Man y'all never guess what happened to me today.

I was riding a horse and wasn't paying attention to what was going on around me. I fell off the horse while it was going and like to have gotten trampled under its feet. People were yelling and some where laughing. It wasn't a pretty site.
Luckily for me the Wal-Mart supervisor seen what was going on and came over and unplugged the dam thing before i really got hurt.

:shock: :shock: :shock:


----------



## glorycloud (Mar 1, 2010)

:roll:


----------



## Irons (Mar 1, 2010)

Palladium said:


> Man y'all never guess what happened to me today.
> 
> I was riding a horse and wasn't paying attention to what was going on around me. I fell off the horse while it was going and like to have gotten trampled under its feet. People were yelling and some where laughing. It wasn't a pretty site.
> Luckily for me the Wal-Mart supervisor seen what was going on and came over and unplugged the dam thing before i really got hurt.
> ...



Beastiality in public is a no-no.


----------



## Barren Realms 007 (Mar 1, 2010)

He's trying to keep it in the family. :roll:


----------



## Noxx (Mar 3, 2010)

Lol 

BTW, I received the case a few weeks ago and my bank rep asked me if it was real gold... :shock:


----------



## Palladium (Mar 4, 2010)

Ohhh Myyy God :shock: :shock: :shock: 

He does carry it in public.  

You need to get two of your buddies and have them wear suits with sunglasses and have each one stay one step behind you, one one the left , one on the right. Walk off in there like you own the place. Walk with authority and pose. Oh this would be to funny. This is something i would try.


----------



## Oz (Mar 4, 2010)

You are gathering some nice bling. But all fun aside, do not make a target of yourself! 

I used to transact a lot of business that required I carry large sums of cash. I intentionally dressed down to look the part of your average construction worker or farmer, the odds of someone thinking I had something worth stealing were 1 in a million. You can put a lot of money in a lunch box.


----------



## 2002valkyrie (Mar 17, 2010)

Well I'm a coffee drinker my self so I would need a large coffee cup made of gold. So when I was walking through the thrift store and spotted two gold plated cups I thought of Noxx and everything needing to be gold except coffee cups... See pictures :arrow:
I can't help but laugh thinking about what the person's reaction might have been after turning the microwave oven on to reheat their coffee.

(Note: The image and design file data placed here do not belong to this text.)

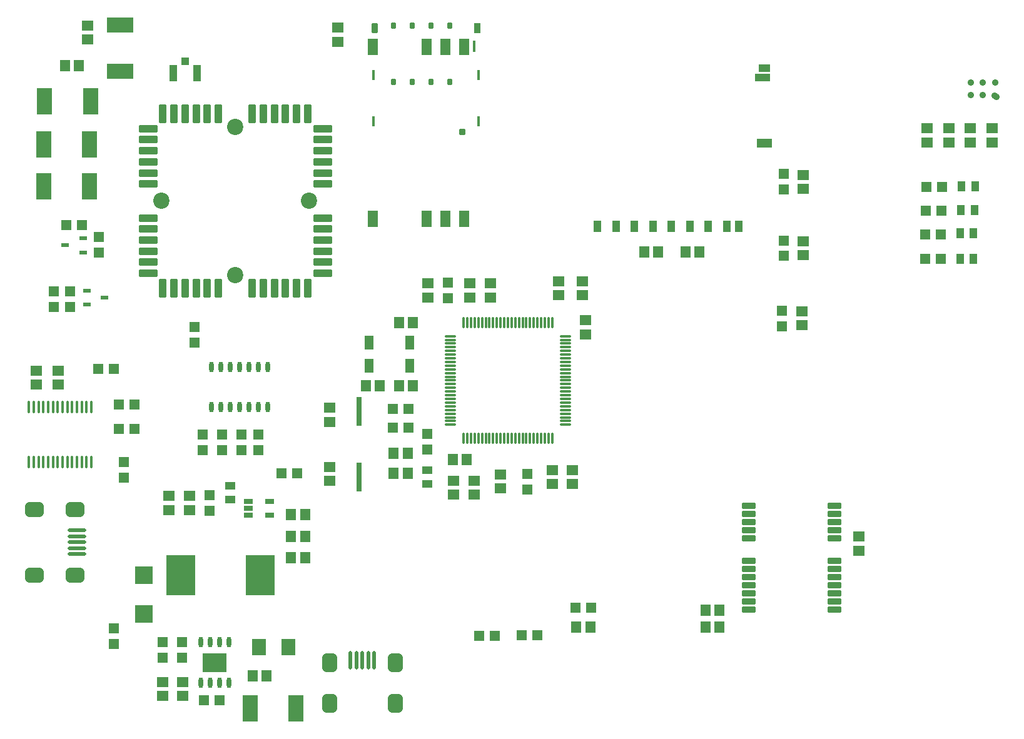
<source format=gtp>
G04 Layer_Color=8421504*
%FSLAX44Y44*%
%MOMM*%
G71*
G01*
G75*
%ADD11R,1.4500X1.3500*%
%ADD12R,1.3500X1.4500*%
G04:AMPARAMS|DCode=13|XSize=2mm|YSize=2.5mm|CornerRadius=0.5mm|HoleSize=0mm|Usage=FLASHONLY|Rotation=0.000|XOffset=0mm|YOffset=0mm|HoleType=Round|Shape=RoundedRectangle|*
%AMROUNDEDRECTD13*
21,1,2.0000,1.5000,0,0,0.0*
21,1,1.0000,2.5000,0,0,0.0*
1,1,1.0000,0.5000,-0.7500*
1,1,1.0000,-0.5000,-0.7500*
1,1,1.0000,-0.5000,0.7500*
1,1,1.0000,0.5000,0.7500*
%
%ADD13ROUNDEDRECTD13*%
%ADD14O,0.5000X2.5000*%
%ADD15R,1.0000X1.6000*%
%ADD16R,2.0000X1.2000*%
%ADD17R,1.5500X1.0000*%
%ADD18R,2.0000X1.0000*%
%ADD19R,3.5500X2.1500*%
%ADD20R,1.4000X1.5500*%
%ADD21R,1.5500X1.4000*%
%ADD22R,2.4500X2.4000*%
%ADD23R,2.1500X3.5500*%
%ADD24R,1.0000X1.4000*%
%ADD25R,1.9500X2.2500*%
%ADD26R,1.4000X1.0000*%
%ADD27R,3.9500X5.5000*%
%ADD28O,0.3500X1.6500*%
%ADD29O,1.6500X0.3500*%
G04:AMPARAMS|DCode=30|XSize=0.8mm|YSize=1.8mm|CornerRadius=0.1mm|HoleSize=0mm|Usage=FLASHONLY|Rotation=270.000|XOffset=0mm|YOffset=0mm|HoleType=Round|Shape=RoundedRectangle|*
%AMROUNDEDRECTD30*
21,1,0.8000,1.6000,0,0,270.0*
21,1,0.6000,1.8000,0,0,270.0*
1,1,0.2000,-0.8000,-0.3000*
1,1,0.2000,-0.8000,0.3000*
1,1,0.2000,0.8000,0.3000*
1,1,0.2000,0.8000,-0.3000*
%
%ADD30ROUNDEDRECTD30*%
%ADD31R,1.0000X0.6000*%
G04:AMPARAMS|DCode=32|XSize=2.5mm|YSize=1mm|CornerRadius=0.125mm|HoleSize=0mm|Usage=FLASHONLY|Rotation=90.000|XOffset=0mm|YOffset=0mm|HoleType=Round|Shape=RoundedRectangle|*
%AMROUNDEDRECTD32*
21,1,2.5000,0.7500,0,0,90.0*
21,1,2.2500,1.0000,0,0,90.0*
1,1,0.2500,0.3750,1.1250*
1,1,0.2500,0.3750,-1.1250*
1,1,0.2500,-0.3750,-1.1250*
1,1,0.2500,-0.3750,1.1250*
%
%ADD32ROUNDEDRECTD32*%
G04:AMPARAMS|DCode=33|XSize=2.5mm|YSize=1mm|CornerRadius=0.125mm|HoleSize=0mm|Usage=FLASHONLY|Rotation=180.000|XOffset=0mm|YOffset=0mm|HoleType=Round|Shape=RoundedRectangle|*
%AMROUNDEDRECTD33*
21,1,2.5000,0.7500,0,0,180.0*
21,1,2.2500,1.0000,0,0,180.0*
1,1,0.2500,-1.1250,0.3750*
1,1,0.2500,1.1250,0.3750*
1,1,0.2500,1.1250,-0.3750*
1,1,0.2500,-1.1250,-0.3750*
%
%ADD33ROUNDEDRECTD33*%
%ADD34C,2.2000*%
%ADD35O,0.6000X1.4500*%
%ADD36C,0.9100*%
%ADD37R,3.2000X2.5100*%
%ADD38R,1.2000X0.6500*%
G04:AMPARAMS|DCode=39|XSize=1.5mm|YSize=0.4mm|CornerRadius=0.05mm|HoleSize=0mm|Usage=FLASHONLY|Rotation=90.000|XOffset=0mm|YOffset=0mm|HoleType=Round|Shape=RoundedRectangle|*
%AMROUNDEDRECTD39*
21,1,1.5000,0.3000,0,0,90.0*
21,1,1.4000,0.4000,0,0,90.0*
1,1,0.1000,0.1500,0.7000*
1,1,0.1000,0.1500,-0.7000*
1,1,0.1000,-0.1500,-0.7000*
1,1,0.1000,-0.1500,0.7000*
%
%ADD39ROUNDEDRECTD39*%
G04:AMPARAMS|DCode=40|XSize=0.8mm|YSize=0.8mm|CornerRadius=0.1mm|HoleSize=0mm|Usage=FLASHONLY|Rotation=90.000|XOffset=0mm|YOffset=0mm|HoleType=Round|Shape=RoundedRectangle|*
%AMROUNDEDRECTD40*
21,1,0.8000,0.6000,0,0,90.0*
21,1,0.6000,0.8000,0,0,90.0*
1,1,0.2000,0.3000,0.3000*
1,1,0.2000,0.3000,-0.3000*
1,1,0.2000,-0.3000,-0.3000*
1,1,0.2000,-0.3000,0.3000*
%
%ADD40ROUNDEDRECTD40*%
G04:AMPARAMS|DCode=41|XSize=1.4mm|YSize=0.87mm|CornerRadius=0.1088mm|HoleSize=0mm|Usage=FLASHONLY|Rotation=90.000|XOffset=0mm|YOffset=0mm|HoleType=Round|Shape=RoundedRectangle|*
%AMROUNDEDRECTD41*
21,1,1.4000,0.6525,0,0,90.0*
21,1,1.1825,0.8700,0,0,90.0*
1,1,0.2175,0.3262,0.5913*
1,1,0.2175,0.3262,-0.5913*
1,1,0.2175,-0.3262,-0.5913*
1,1,0.2175,-0.3262,0.5913*
%
%ADD41ROUNDEDRECTD41*%
G04:AMPARAMS|DCode=42|XSize=1.4mm|YSize=0.42mm|CornerRadius=0.0525mm|HoleSize=0mm|Usage=FLASHONLY|Rotation=90.000|XOffset=0mm|YOffset=0mm|HoleType=Round|Shape=RoundedRectangle|*
%AMROUNDEDRECTD42*
21,1,1.4000,0.3150,0,0,90.0*
21,1,1.2950,0.4200,0,0,90.0*
1,1,0.1050,0.1575,0.6475*
1,1,0.1050,0.1575,-0.6475*
1,1,0.1050,-0.1575,-0.6475*
1,1,0.1050,-0.1575,0.6475*
%
%ADD42ROUNDEDRECTD42*%
G04:AMPARAMS|DCode=43|XSize=1.4mm|YSize=0.8mm|CornerRadius=0.1mm|HoleSize=0mm|Usage=FLASHONLY|Rotation=90.000|XOffset=0mm|YOffset=0mm|HoleType=Round|Shape=RoundedRectangle|*
%AMROUNDEDRECTD43*
21,1,1.4000,0.6000,0,0,90.0*
21,1,1.2000,0.8000,0,0,90.0*
1,1,0.2000,0.3000,0.6000*
1,1,0.2000,0.3000,-0.6000*
1,1,0.2000,-0.3000,-0.6000*
1,1,0.2000,-0.3000,0.6000*
%
%ADD43ROUNDEDRECTD43*%
G04:AMPARAMS|DCode=44|XSize=0.6mm|YSize=0.8mm|CornerRadius=0.075mm|HoleSize=0mm|Usage=FLASHONLY|Rotation=180.000|XOffset=0mm|YOffset=0mm|HoleType=Round|Shape=RoundedRectangle|*
%AMROUNDEDRECTD44*
21,1,0.6000,0.6500,0,0,180.0*
21,1,0.4500,0.8000,0,0,180.0*
1,1,0.1500,-0.2250,0.3250*
1,1,0.1500,0.2250,0.3250*
1,1,0.1500,0.2250,-0.3250*
1,1,0.1500,-0.2250,-0.3250*
%
%ADD44ROUNDEDRECTD44*%
%ADD45O,2.5000X0.5000*%
G04:AMPARAMS|DCode=46|XSize=2mm|YSize=2.5mm|CornerRadius=0.5mm|HoleSize=0mm|Usage=FLASHONLY|Rotation=270.000|XOffset=0mm|YOffset=0mm|HoleType=Round|Shape=RoundedRectangle|*
%AMROUNDEDRECTD46*
21,1,2.0000,1.5000,0,0,270.0*
21,1,1.0000,2.5000,0,0,270.0*
1,1,1.0000,-0.7500,-0.5000*
1,1,1.0000,-0.7500,0.5000*
1,1,1.0000,0.7500,0.5000*
1,1,1.0000,0.7500,-0.5000*
%
%ADD46ROUNDEDRECTD46*%
%ADD47R,1.3000X1.9000*%
%ADD48O,0.3000X1.8500*%
%ADD49R,0.6500X4.0000*%
G04:AMPARAMS|DCode=50|XSize=1.05mm|YSize=2.2mm|CornerRadius=0.0525mm|HoleSize=0mm|Usage=FLASHONLY|Rotation=180.000|XOffset=0mm|YOffset=0mm|HoleType=Round|Shape=RoundedRectangle|*
%AMROUNDEDRECTD50*
21,1,1.0500,2.0950,0,0,180.0*
21,1,0.9450,2.2000,0,0,180.0*
1,1,0.1050,-0.4725,1.0475*
1,1,0.1050,0.4725,1.0475*
1,1,0.1050,0.4725,-1.0475*
1,1,0.1050,-0.4725,-1.0475*
%
%ADD50ROUNDEDRECTD50*%
G04:AMPARAMS|DCode=51|XSize=1.1mm|YSize=1.1mm|CornerRadius=0.11mm|HoleSize=0mm|Usage=FLASHONLY|Rotation=180.000|XOffset=0mm|YOffset=0mm|HoleType=Round|Shape=RoundedRectangle|*
%AMROUNDEDRECTD51*
21,1,1.1000,0.8800,0,0,180.0*
21,1,0.8800,1.1000,0,0,180.0*
1,1,0.2200,-0.4400,0.4400*
1,1,0.2200,0.4400,0.4400*
1,1,0.2200,0.4400,-0.4400*
1,1,0.2200,-0.4400,-0.4400*
%
%ADD51ROUNDEDRECTD51*%
%ADD52R,1.4000X2.3000*%
D11*
X1558000Y977500D02*
D03*
Y998500D02*
D03*
X1545000Y773500D02*
D03*
Y752500D02*
D03*
X2449000Y1203500D02*
D03*
Y1182500D02*
D03*
X1997000Y1241500D02*
D03*
Y1220500D02*
D03*
X2451000Y1298500D02*
D03*
Y1277500D02*
D03*
X2451000Y1388500D02*
D03*
Y1367500D02*
D03*
X1969000Y1036500D02*
D03*
Y1015500D02*
D03*
X2104000Y982500D02*
D03*
Y961500D02*
D03*
X1524000Y1303500D02*
D03*
Y1282500D02*
D03*
X1691000Y1014500D02*
D03*
Y1035500D02*
D03*
X1665000Y1035500D02*
D03*
Y1014500D02*
D03*
X1654000Y1160500D02*
D03*
Y1181500D02*
D03*
X1717000Y1035500D02*
D03*
Y1014500D02*
D03*
X1740000D02*
D03*
Y1035500D02*
D03*
X1485000Y1208500D02*
D03*
Y1229500D02*
D03*
X1463000D02*
D03*
Y1208500D02*
D03*
X1611000Y754500D02*
D03*
Y733500D02*
D03*
X1637000Y754500D02*
D03*
Y733500D02*
D03*
X1674000Y953500D02*
D03*
Y932500D02*
D03*
D12*
X1544500Y1125000D02*
D03*
X1523500D02*
D03*
X1551500Y1043000D02*
D03*
X1572500D02*
D03*
X2096500Y764000D02*
D03*
X2117500D02*
D03*
X1551500Y1076000D02*
D03*
X1572500D02*
D03*
X1943500Y1070500D02*
D03*
X1922500D02*
D03*
Y1045000D02*
D03*
X1943500D02*
D03*
X2169500Y801000D02*
D03*
X2190500D02*
D03*
X2642500Y1274000D02*
D03*
X2663500D02*
D03*
X2663500Y1307000D02*
D03*
X2642500D02*
D03*
X2643500Y1339000D02*
D03*
X2664500D02*
D03*
X2644500Y1371000D02*
D03*
X2665500D02*
D03*
X1771500Y983000D02*
D03*
X1792500D02*
D03*
X1480500Y1319000D02*
D03*
X1501500D02*
D03*
X1687500Y676000D02*
D03*
X1666500D02*
D03*
X2039500Y763000D02*
D03*
X2060500D02*
D03*
D13*
X1925500Y672000D02*
D03*
X1836500D02*
D03*
X1925500Y727000D02*
D03*
X1836500D02*
D03*
D14*
X1865000Y730000D02*
D03*
X1873000D02*
D03*
X1881000D02*
D03*
X1889000D02*
D03*
X1897000D02*
D03*
D15*
X2199200Y1318000D02*
D03*
X2390800D02*
D03*
X2374300D02*
D03*
X2349300D02*
D03*
X2324300D02*
D03*
X2299300D02*
D03*
X2274200D02*
D03*
X2249200D02*
D03*
X2224200D02*
D03*
D16*
X2425000Y1430000D02*
D03*
D17*
Y1532000D02*
D03*
D18*
X2423000Y1519000D02*
D03*
D19*
X1553000Y1528000D02*
D03*
Y1590000D02*
D03*
D20*
X2318500Y1283000D02*
D03*
X2337500D02*
D03*
X2281500D02*
D03*
X2262500D02*
D03*
X2170500Y775000D02*
D03*
X2189500D02*
D03*
X1885500Y1102000D02*
D03*
X1904500D02*
D03*
X2022500Y1002000D02*
D03*
X2003500D02*
D03*
X1923500Y983000D02*
D03*
X1942500D02*
D03*
X1923500Y1010000D02*
D03*
X1942500D02*
D03*
X1930500Y1187000D02*
D03*
X1949500D02*
D03*
X1930500Y1102000D02*
D03*
X1949500D02*
D03*
X2345500Y775000D02*
D03*
X2364500D02*
D03*
X2345500Y798000D02*
D03*
X2364500D02*
D03*
X1803500Y869000D02*
D03*
X1784500D02*
D03*
X1803500Y898000D02*
D03*
X1784500D02*
D03*
X1803500Y927000D02*
D03*
X1784500D02*
D03*
X1751500Y709000D02*
D03*
X1732500D02*
D03*
X1478500Y1535000D02*
D03*
X1497500D02*
D03*
D21*
X2476000Y1183500D02*
D03*
Y1202500D02*
D03*
X2478000Y1368500D02*
D03*
Y1387500D02*
D03*
X1836500Y992000D02*
D03*
Y973000D02*
D03*
X2165000Y968500D02*
D03*
Y987500D02*
D03*
X2183000Y1190500D02*
D03*
Y1171500D02*
D03*
X2026000Y1240500D02*
D03*
Y1221500D02*
D03*
X2068000Y962500D02*
D03*
Y981500D02*
D03*
X2054000Y1240500D02*
D03*
Y1221500D02*
D03*
X2147000Y1243500D02*
D03*
Y1224500D02*
D03*
X2179000Y1243500D02*
D03*
Y1224500D02*
D03*
X2138000Y968500D02*
D03*
Y987500D02*
D03*
X2004000Y973500D02*
D03*
Y954500D02*
D03*
X2032000Y973500D02*
D03*
Y954500D02*
D03*
X1970000Y1240500D02*
D03*
Y1221500D02*
D03*
X2553000Y878500D02*
D03*
Y897500D02*
D03*
X2645000Y1431500D02*
D03*
Y1450500D02*
D03*
X1638000Y681500D02*
D03*
Y700500D02*
D03*
X1611000Y681500D02*
D03*
Y700500D02*
D03*
X1440000Y1122500D02*
D03*
Y1103500D02*
D03*
X1848000Y1567500D02*
D03*
Y1586500D02*
D03*
X1509000Y1589500D02*
D03*
Y1570500D02*
D03*
X1469000Y1122500D02*
D03*
Y1103500D02*
D03*
X1619000Y952500D02*
D03*
Y933500D02*
D03*
X1647000Y952500D02*
D03*
Y933500D02*
D03*
X1836500Y1053000D02*
D03*
Y1072000D02*
D03*
X2675000Y1431500D02*
D03*
Y1450500D02*
D03*
X2704000Y1431500D02*
D03*
Y1450500D02*
D03*
X2733000Y1431500D02*
D03*
Y1450500D02*
D03*
X2478000Y1278500D02*
D03*
Y1297500D02*
D03*
D22*
X1585000Y845000D02*
D03*
Y793000D02*
D03*
D23*
X1791000Y665000D02*
D03*
X1729000D02*
D03*
X1513000Y1487000D02*
D03*
X1451000D02*
D03*
X1512000Y1429000D02*
D03*
X1450000D02*
D03*
X1512000Y1372000D02*
D03*
X1450000D02*
D03*
D24*
X2708250Y1274000D02*
D03*
X2689750D02*
D03*
X2689750Y1308000D02*
D03*
X2708250D02*
D03*
X2709250Y1340000D02*
D03*
X2690750D02*
D03*
X2691750Y1372000D02*
D03*
X2710250D02*
D03*
D25*
X1781250Y748000D02*
D03*
X1740750D02*
D03*
D26*
X1702000Y966250D02*
D03*
Y947750D02*
D03*
X1969000Y987250D02*
D03*
Y968750D02*
D03*
D27*
X1635250Y845000D02*
D03*
X1742750D02*
D03*
D28*
X2018000Y1187250D02*
D03*
X2023000D02*
D03*
X2028000D02*
D03*
X2033000D02*
D03*
X2038000D02*
D03*
X2043000D02*
D03*
X2048000D02*
D03*
X2053000D02*
D03*
X2058000D02*
D03*
X2063000D02*
D03*
X2068000D02*
D03*
X2073000D02*
D03*
X2078000D02*
D03*
X2083000D02*
D03*
X2088000D02*
D03*
X2093000D02*
D03*
X2098000D02*
D03*
X2103000D02*
D03*
X2108000D02*
D03*
X2113000D02*
D03*
X2118000D02*
D03*
X2123000D02*
D03*
X2128000D02*
D03*
X2133000D02*
D03*
X2138000D02*
D03*
Y1030750D02*
D03*
X2133000D02*
D03*
X2128000D02*
D03*
X2123000D02*
D03*
X2118000D02*
D03*
X2113000D02*
D03*
X2108000D02*
D03*
X2103000D02*
D03*
X2098000D02*
D03*
X2093000D02*
D03*
X2088000D02*
D03*
X2083000D02*
D03*
X2078000D02*
D03*
X2073000D02*
D03*
X2068000D02*
D03*
X2063000D02*
D03*
X2058000D02*
D03*
X2053000D02*
D03*
X2048000D02*
D03*
X2043000D02*
D03*
X2038000D02*
D03*
X2033000D02*
D03*
X2028000D02*
D03*
X2023000D02*
D03*
X2018000D02*
D03*
D29*
X2156250Y1169000D02*
D03*
Y1164000D02*
D03*
Y1159000D02*
D03*
Y1154000D02*
D03*
Y1149000D02*
D03*
Y1144000D02*
D03*
Y1139000D02*
D03*
Y1134000D02*
D03*
Y1129000D02*
D03*
Y1124000D02*
D03*
Y1119000D02*
D03*
Y1114000D02*
D03*
Y1109000D02*
D03*
Y1104000D02*
D03*
Y1099000D02*
D03*
Y1094000D02*
D03*
Y1089000D02*
D03*
Y1084000D02*
D03*
Y1079000D02*
D03*
Y1074000D02*
D03*
Y1069000D02*
D03*
Y1064000D02*
D03*
Y1059000D02*
D03*
Y1054000D02*
D03*
Y1049000D02*
D03*
X1999750D02*
D03*
Y1054000D02*
D03*
Y1059000D02*
D03*
Y1064000D02*
D03*
Y1069000D02*
D03*
Y1074000D02*
D03*
Y1079000D02*
D03*
Y1084000D02*
D03*
Y1089000D02*
D03*
Y1094000D02*
D03*
Y1099000D02*
D03*
Y1104000D02*
D03*
Y1109000D02*
D03*
Y1114000D02*
D03*
Y1119000D02*
D03*
Y1124000D02*
D03*
Y1129000D02*
D03*
Y1134000D02*
D03*
Y1139000D02*
D03*
Y1144000D02*
D03*
Y1149000D02*
D03*
Y1154000D02*
D03*
Y1159000D02*
D03*
Y1164000D02*
D03*
Y1169000D02*
D03*
D30*
X2520000Y799000D02*
D03*
Y810000D02*
D03*
Y821000D02*
D03*
Y832000D02*
D03*
Y843000D02*
D03*
Y854000D02*
D03*
Y865000D02*
D03*
Y895000D02*
D03*
Y906000D02*
D03*
Y917000D02*
D03*
Y928000D02*
D03*
Y939000D02*
D03*
X2404000D02*
D03*
Y928000D02*
D03*
Y917000D02*
D03*
Y906000D02*
D03*
Y895000D02*
D03*
Y865000D02*
D03*
Y854000D02*
D03*
Y843000D02*
D03*
Y832000D02*
D03*
Y821000D02*
D03*
Y810000D02*
D03*
Y799000D02*
D03*
D31*
X1503000Y1282500D02*
D03*
Y1301500D02*
D03*
X1479000Y1292000D02*
D03*
X1508000Y1230500D02*
D03*
Y1211500D02*
D03*
X1532000Y1221000D02*
D03*
D32*
X1807000Y1470000D02*
D03*
X1792000D02*
D03*
X1777000D02*
D03*
X1762000D02*
D03*
X1747000D02*
D03*
X1732000D02*
D03*
X1686000D02*
D03*
X1671000D02*
D03*
X1656000D02*
D03*
X1641000D02*
D03*
X1626000D02*
D03*
X1611000D02*
D03*
X1807000Y1234000D02*
D03*
X1792000D02*
D03*
X1777000D02*
D03*
X1762000D02*
D03*
X1747000D02*
D03*
X1732000D02*
D03*
X1686000D02*
D03*
X1671000D02*
D03*
X1656000D02*
D03*
X1641000D02*
D03*
X1626000D02*
D03*
X1611000D02*
D03*
D33*
X1827000Y1450000D02*
D03*
Y1435000D02*
D03*
Y1420000D02*
D03*
Y1405000D02*
D03*
Y1390000D02*
D03*
Y1375000D02*
D03*
Y1329000D02*
D03*
Y1314000D02*
D03*
Y1299000D02*
D03*
Y1284000D02*
D03*
Y1269000D02*
D03*
Y1254000D02*
D03*
X1591000D02*
D03*
Y1269000D02*
D03*
Y1284000D02*
D03*
Y1299000D02*
D03*
Y1314000D02*
D03*
Y1329000D02*
D03*
Y1375000D02*
D03*
Y1390000D02*
D03*
Y1405000D02*
D03*
Y1420000D02*
D03*
Y1435000D02*
D03*
Y1450000D02*
D03*
D34*
X1609000Y1352000D02*
D03*
X1709000Y1252000D02*
D03*
X1809000Y1352000D02*
D03*
X1709000Y1452000D02*
D03*
D35*
X1676900Y1072750D02*
D03*
X1689600D02*
D03*
X1702300D02*
D03*
X1715000D02*
D03*
X1727700D02*
D03*
X1740400D02*
D03*
X1753100D02*
D03*
X1676900Y1127250D02*
D03*
X1689600D02*
D03*
X1702300D02*
D03*
X1715000D02*
D03*
X1727700D02*
D03*
X1740400D02*
D03*
X1753100D02*
D03*
X1700050Y754250D02*
D03*
X1687350D02*
D03*
X1674650D02*
D03*
X1661950D02*
D03*
X1700050Y699750D02*
D03*
X1687350D02*
D03*
X1674650D02*
D03*
X1661950D02*
D03*
D36*
X2737500Y1512250D02*
D03*
X2737000Y1495000D02*
D03*
X2721000Y1512250D02*
D03*
Y1495750D02*
D03*
X2704500Y1512250D02*
D03*
Y1495750D02*
D03*
X2739000Y1493000D02*
D03*
D37*
X1681000Y727000D02*
D03*
D38*
X1755750Y945500D02*
D03*
Y926500D02*
D03*
X1726250D02*
D03*
Y936000D02*
D03*
Y945500D02*
D03*
D39*
X2032200Y1561200D02*
D03*
D40*
X2016600Y1445900D02*
D03*
D41*
X2036300Y1585900D02*
D03*
D42*
X2038000Y1522400D02*
D03*
Y1459800D02*
D03*
X1895700D02*
D03*
Y1522400D02*
D03*
D43*
X1897300Y1585900D02*
D03*
D44*
X1999200Y1589200D02*
D03*
X1973800D02*
D03*
X1948400D02*
D03*
X1923000D02*
D03*
X1999200Y1513000D02*
D03*
X1973800D02*
D03*
X1948400D02*
D03*
X1923000D02*
D03*
D45*
X1495000Y874000D02*
D03*
Y882000D02*
D03*
Y890000D02*
D03*
Y898000D02*
D03*
Y906000D02*
D03*
D46*
X1492000Y934500D02*
D03*
Y845500D02*
D03*
X1437000Y934500D02*
D03*
Y845500D02*
D03*
D47*
X1890000Y1128500D02*
D03*
X1945000D02*
D03*
X1890000Y1160500D02*
D03*
X1945000D02*
D03*
D48*
X1429750Y998750D02*
D03*
X1436250D02*
D03*
X1442750D02*
D03*
X1449250D02*
D03*
X1455750D02*
D03*
X1462250D02*
D03*
X1468750D02*
D03*
X1475250D02*
D03*
X1481750D02*
D03*
X1488250D02*
D03*
X1494750D02*
D03*
X1501250D02*
D03*
X1507750D02*
D03*
X1514250D02*
D03*
X1429750Y1073250D02*
D03*
X1436250D02*
D03*
X1442750D02*
D03*
X1449250D02*
D03*
X1455750D02*
D03*
X1462250D02*
D03*
X1468750D02*
D03*
X1475250D02*
D03*
X1481750D02*
D03*
X1488250D02*
D03*
X1494750D02*
D03*
X1501250D02*
D03*
X1507750D02*
D03*
X1514250D02*
D03*
D49*
X1876500Y978000D02*
D03*
Y1067000D02*
D03*
D50*
X1625000Y1525000D02*
D03*
X1657000D02*
D03*
D51*
X1641000Y1541000D02*
D03*
D52*
X1895000Y1561000D02*
D03*
X1968200D02*
D03*
X1993600D02*
D03*
X2019000D02*
D03*
X1895000Y1327870D02*
D03*
X1968200D02*
D03*
X1993600D02*
D03*
X2019000D02*
D03*
M02*

</source>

And that's why a gold coffee cup is a bad idea.


----------



## gorfman6154 (Mar 18, 2010)

Palladium said:


> Ohhh Myyy God :shock: :shock: :shock:
> 
> He does carry it in public.
> 
> You need to get two of your buddies and have them wear suits with sunglasses and have each one stay one step behind you, one one the left , one on the right. Walk off in there like you own the place. Walk with authority and pose. Oh this would be to funny. This is something i would try.






:mrgreen: :mrgreen: :mrgreen: 

Gorfman


----------